Three million people may no longer be able to get financial advice next year, when new regulations will change how advisers charge for their services. In a new report published, Aviva, Britain's largest insurer, says there are concerns that many advisers will focus purely on wealthier clients, who can afford to pay hourly fees – leaving 3.3m without access to advice at all.
Going to their bank may not be an option. Most aren't expected to offer "independent" advice to the mass market, but instead will simply sell their own products.
Getting decent financial advice has never been easy. Banks have been repeatedly criticised for the poor investment advice they give, while so-called "wealth management" companies recently had their knuckles rapped by the regulator for recommending "unsuitable" products.
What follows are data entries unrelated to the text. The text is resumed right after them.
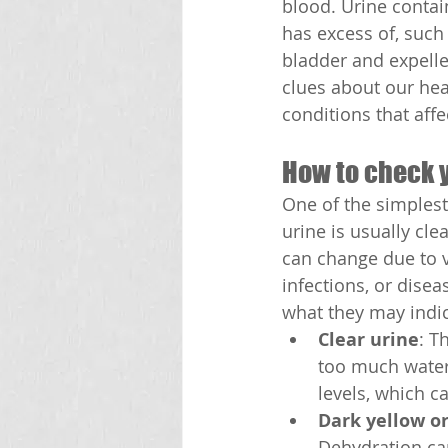
blood. Urine contai
has excess of, such 
bladder and expelle
clues about our hea
conditions that aff
How to check 
One of the simplest
urine is usually cle
can change due to v
infections, or dis
what they may indic
Clear urine
: T
too much water 
levels, which c
Dark yellow o
Dehydration can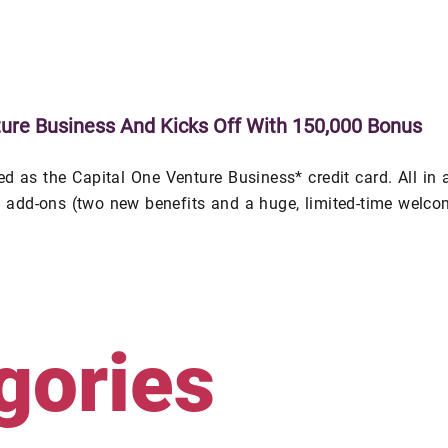
ure Business And Kicks Off With 150,000 Bonus
 as the Capital One Venture Business* credit card. All in a
al add-ons (two new benefits and a huge, limited-time welc
gories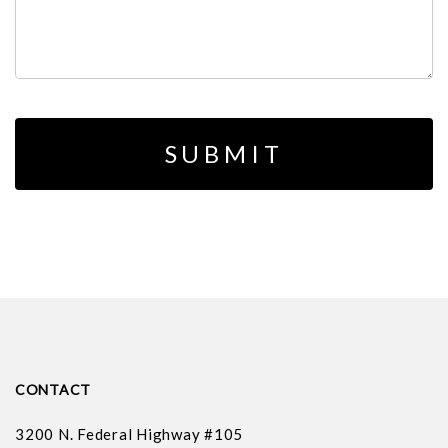
CONTACT
3200 N. Federal Highway #105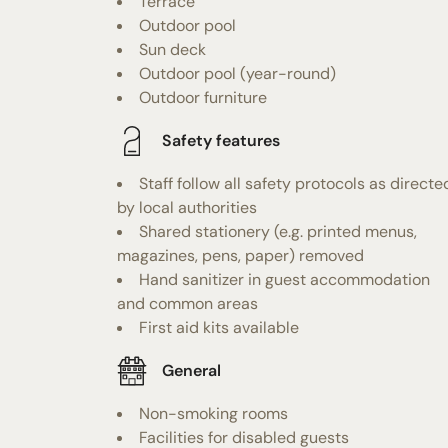
Terrace
Outdoor pool
Sun deck
Outdoor pool (year-round)
Outdoor furniture
Safety features
Staff follow all safety protocols as directe
by local authorities
Shared stationery (e.g. printed menus,
magazines, pens, paper) removed
Hand sanitizer in guest accommodation
and common areas
First aid kits available
General
Non-smoking rooms
Facilities for disabled guests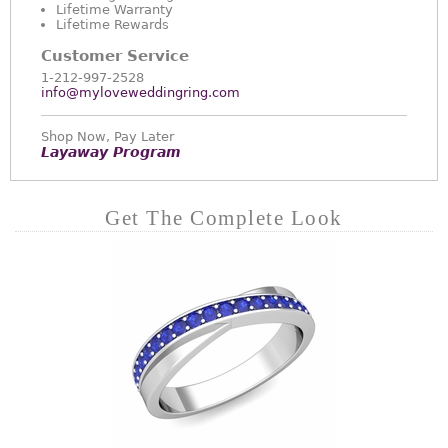
Lifetime Warranty
Lifetime Rewards
Customer Service
1-212-997-2528
info@myloveweddingring.com
Shop Now, Pay Later
Layaway Program
Get The Complete Look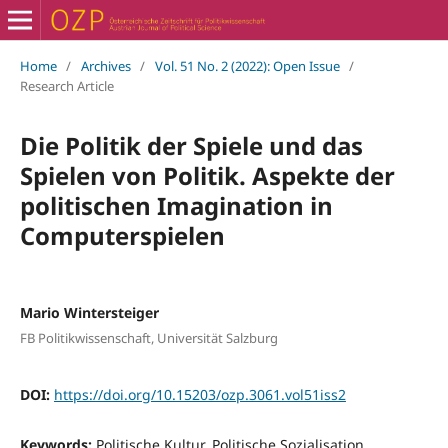
Home
/
Archives
/
Vol. 51 No. 2 (2022): Open Issue
/
Research Article
Die Politik der Spiele und das
Spielen von Politik. Aspekte der
politischen Imagination in
Computerspielen
Mario Wintersteiger
FB Politikwissenschaft, Universität Salzburg
DOI:
https://doi.org/10.15203/ozp.3061.vol51iss2
Keywords:
Politische Kultur, Politische Sozialisation,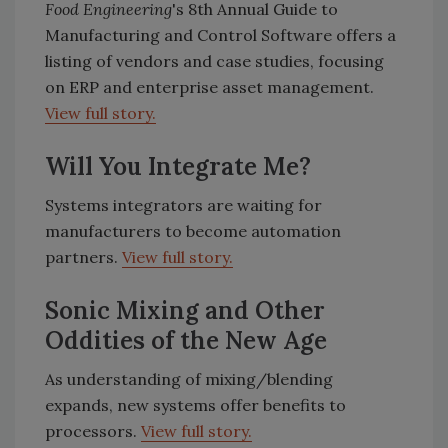
Food Engineering
's 8th Annual Guide to
Manufacturing and Control Software offers a
listing of vendors and case studies, focusing
on ERP and enterprise asset management.
View full story.
Will You Integrate Me?
Systems integrators are waiting for
manufacturers to become automation
partners.
View full story.
Sonic Mixing and Other
Oddities of the New Age
As understanding of mixing/blending
expands, new systems offer benefits to
processors.
View full story.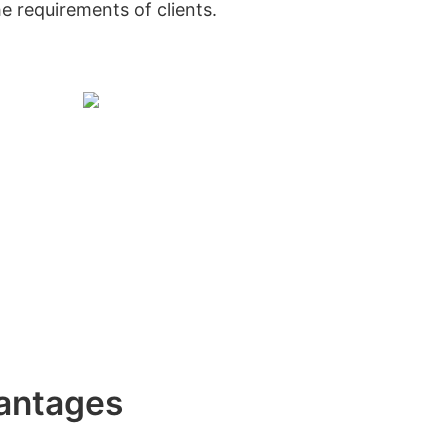
he requirements of clients.
antages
Financial advisers also have a chequered reputation. While many give considered and insightful advice, others stand accused of selling products that are more likely to benefit them – via generous commission payments – than their customers.
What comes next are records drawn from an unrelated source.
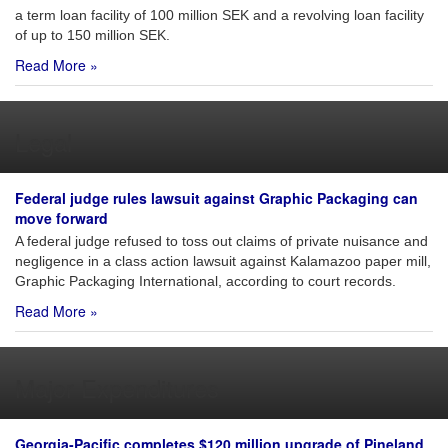
a term loan facility of 100 million SEK and a revolving loan facility
of up to 150 million SEK.
Read More »
Legal
Federal judge rules lawsuit against Graphic Packaging can
move forward
A federal judge refused to toss out claims of private nuisance and
negligence in a class action lawsuit against Kalamazoo paper mill,
Graphic Packaging International, according to court records.
Read More »
Major Expenditures
Georgia-Pacific completes $120 million upgrade of Pineland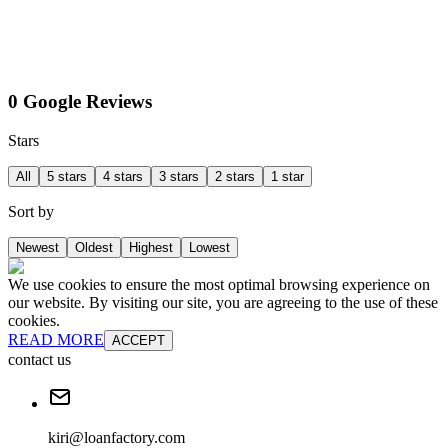
0 Google Reviews
Stars
All
5 stars
4 stars
3 stars
2 stars
1 star
Sort by
Newest
Oldest
Highest
Lowest
We use cookies to ensure the most optimal browsing experience on
our website. By visiting our site, you are agreeing to the use of these
cookies.
READ MORE
ACCEPT
contact us
kiri@loanfactory.com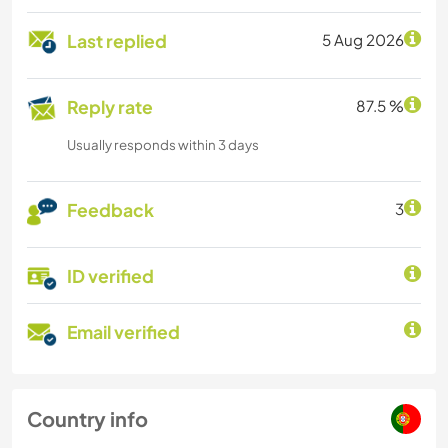
Last replied
5 Aug 2026
Reply rate
87.5 %
Usually responds within 3 days
Feedback
3
ID verified
Email verified
Country info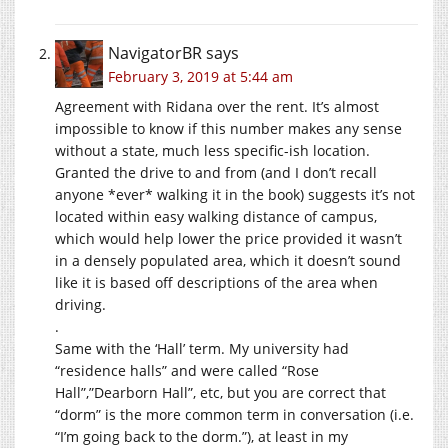
NavigatorBR
says
February 3, 2019 at 5:44 am
Agreement with Ridana over the rent. It’s almost
impossible to know if this number makes any sense
without a state, much less specific-ish location.
Granted the drive to and from (and I don’t recall
anyone *ever* walking it in the book) suggests it’s not
located within easy walking distance of campus,
which would help lower the price provided it wasn’t
in a densely populated area, which it doesn’t sound
like it is based off descriptions of the area when
driving.
.
Same with the ‘Hall’ term. My university had
“residence halls” and were called “Rose
Hall”,”Dearborn Hall”, etc, but you are correct that
“dorm” is the more common term in conversation (i.e.
“I’m going back to the dorm.”), at least in my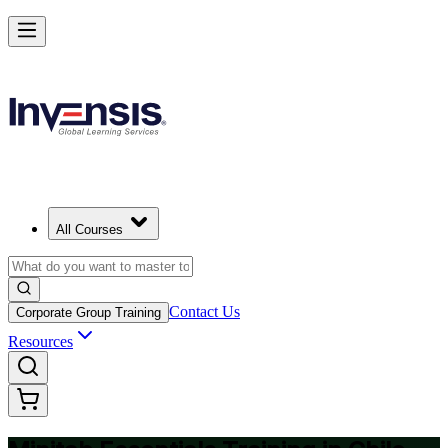
Master Minitab and Lead Data-Driven Quality in Chile
Starts from
USD 345
Enrol Now
View Schedules and Pricing
All Courses
Contact Us
Corporate Group Training
Resources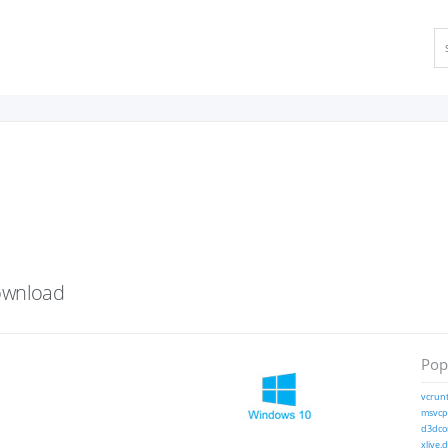
ownload
Popu
vcrunt
msvcp1
d3dcom
xlive.d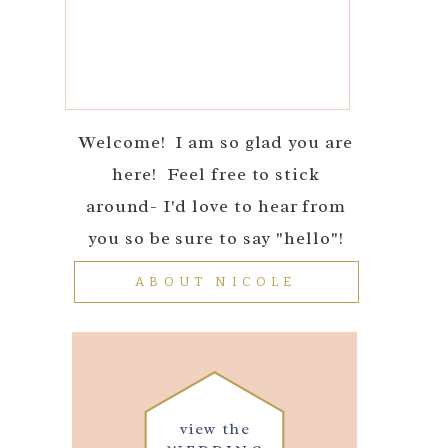
Welcome! I am so glad you are
here! Feel free to stick
around- I'd love to hear from
you so be sure to say "hello"!
ABOUT NICOLE
view the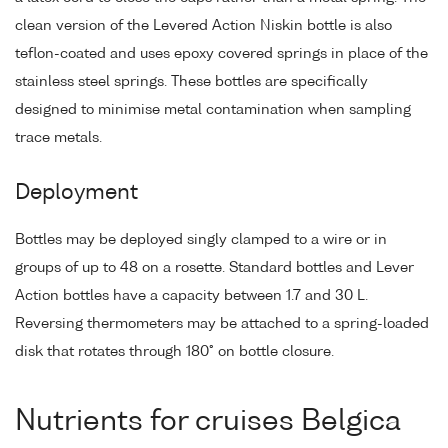
clean version of the Levered Action Niskin bottle is also
teflon-coated and uses epoxy covered springs in place of the
stainless steel springs. These bottles are specifically
designed to minimise metal contamination when sampling
trace metals.
Deployment
Bottles may be deployed singly clamped to a wire or in
groups of up to 48 on a rosette. Standard bottles and Lever
Action bottles have a capacity between 1.7 and 30 L.
Reversing thermometers may be attached to a spring-loaded
disk that rotates through 180° on bottle closure.
Nutrients for cruises Belgica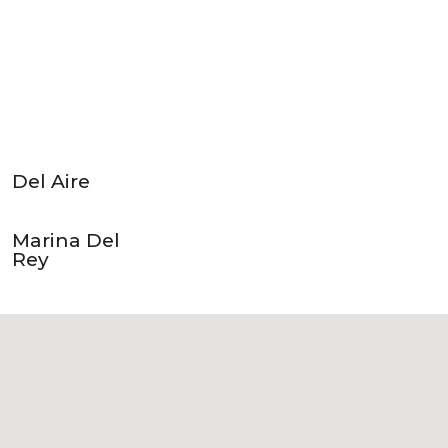
Del Aire
Marina Del
Rey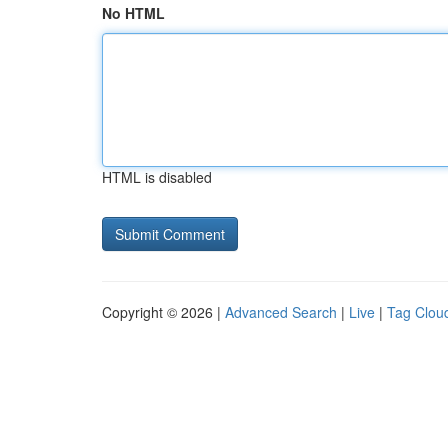
No HTML
HTML is disabled
Copyright © 2026 |
Advanced Search
|
Live
|
Tag Clou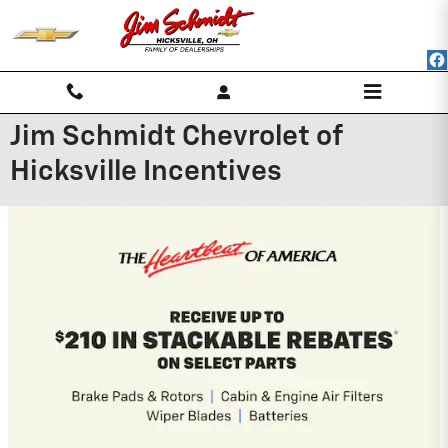
Skip to main content
Jim Schmidt Chevrolet of
Hicksville Incentives
2026 Chevrolet Silverado 1500
0% APR for 60 Months and No Monthly
Payments for 90 Days for Well-Qualified
Buyers When Financed w/ GM Financial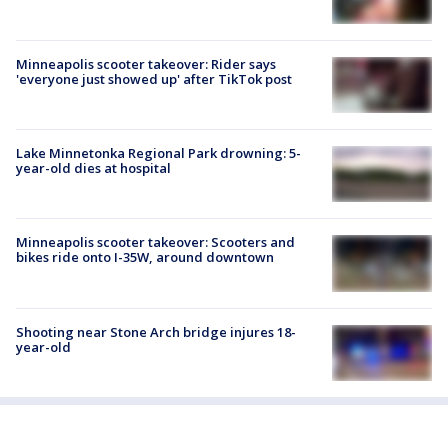
Minneapolis scooter takeover: Rider says
'everyone just showed up' after TikTok post
Lake Minnetonka Regional Park drowning: 5-
year-old dies at hospital
Minneapolis scooter takeover: Scooters and
bikes ride onto I-35W, around downtown
Shooting near Stone Arch bridge injures 18-
year-old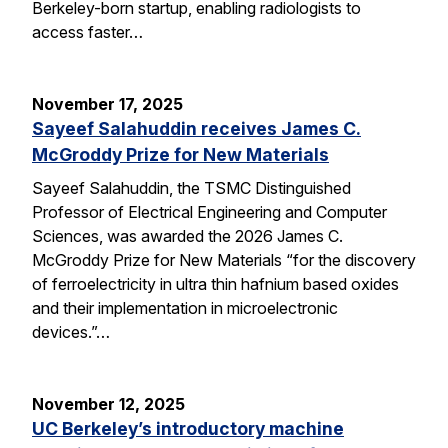
Berkeley-born startup, enabling radiologists to
access faster…
November 17, 2025
Sayeef Salahuddin receives James C.
McGroddy Prize for New Materials
Sayeef Salahuddin, the TSMC Distinguished
Professor of Electrical Engineering and Computer
Sciences, was awarded the 2026 James C.
McGroddy Prize for New Materials “for the discovery
of ferroelectricity in ultra thin hafnium based oxides
and their implementation in microelectronic
devices.”…
November 12, 2025
UC Berkeley’s introductory machine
The first question you need to ask yourself is whether you need advice, or simply information. Those who just want straightforward information – how much should you be putting into a pension, for example – can probably find the answers themselves. There are a host of websites that contain information on the best savings, mortgage and credit card deals (for a list, see over).
But if you are short of time, or are not confident dealing with complex financial products such as pensions, annuities and investments, you should seek independent advice. As well as giving you information about your options, an adviser will also recommend appropriate products. Those who buy a financial product directly – without advice – do not normally have anyone to complain to if it turns out to be unsuitable. But if it has been recommended, you do have this additional protection.
WHAT TYPE OF ADVISER DO YOU NEED?
Advisers come in all manner of guises: wealth managers, financial advisers, stockbrokers, accountants, financial planners, mortgage brokers, tax advisers, tied agents and multi-tied agents, to name but a few. Which is best?
Consumers should think about what type of help they are looking for. Do you want a complete overhaul of your finances, or are you looking for guidance on a specific problem, such as retirement planning?
If you need help with specifics, seek out an appropriately qualified adviser. The website www.unbiased.co.uk enables you to search for local advisers specialising in mortgages, annuities or long-term care, for example. For tax queries, you need to talk to a qualified accountant. They might appear costly, but could save you more in the long run.
Always look for an independent adviser, who recommends products from the whole market. Your local bank might suggest you talk to one of its financial advisers, but in many cases these just sell the bank's own products (a tied agent) or advise on a very limited panel of companies (multi-tied agent).
Avoid where possible. Some wealth managers and investment advisers may have similar arrangements and not be truly independent. If in doubt, ask – although this distinction should be clearly explained at the outset.
For a general overhaul, you are probably best talking to a financial planner, who is typically better qualified and will take a more holistic approach to your finances.
WHAT DO YOU WANT TO PAY?
The short answer is probably as little as possible. But cutting corners on costs can often lead to shoddy advice. Most advisers will either charge a fee, usually at an hourly rate, or collect a commission payment from the company whose products they eventually sell to you.
The latter system can appear cheaper, as you don't have to part with £200-plus to start with. But these commission payments can skew advisers' recommendations and often are clawed back anyway through product charges, so can prove far more expensive in the long run.
Commission explains why many independent financial advisers recommend with-profits investments and unit trusts, but don't recommend paying off credit cards or tracker funds – which typically will earn them no income at all.
Currently, all independent advisers have to offer the option of paying a fee, and this will be the only way they can charge for their services from next year. Regardless of which method is chosen, make sure the adviser explains what the costs will be. Make sure you know what service you can expect for this fee. This should be set out in the "key facts" document that advisers have to complete.
DO YOUR RESEARCH
Don't walk in blind. Have some idea about what your financial goals are and how you think they can best be achieved. What type of investment do you think you need and how much do you have to save each month? If the adviser recommends a different course of action, ask why theirs is better.
Most advisers will give you a free initial consultation. Feel free to see more than one adviser until you find someone you trust. Ask family and friends for recommendations – but remember that good advice is about more than a charming manner and a free cup of tea. Mull over any suggestions made to ensure they meet your needs. Don't rush into signing anything.
DON'T PUT UP WITH JARGON
Don't invest in any product you don't fully understand. A good adviser won't mind explaining complicated financial products again; the best advisers probably avoid these products in the first place, or explain them clearly at the outset. Be sure to ask about potential downsides.
KEEP IN TOUCH
However good the advice at the time, circumstances change. You may need to revisit your investments and make adjustments accordingly. A good adviser should be in regular contact.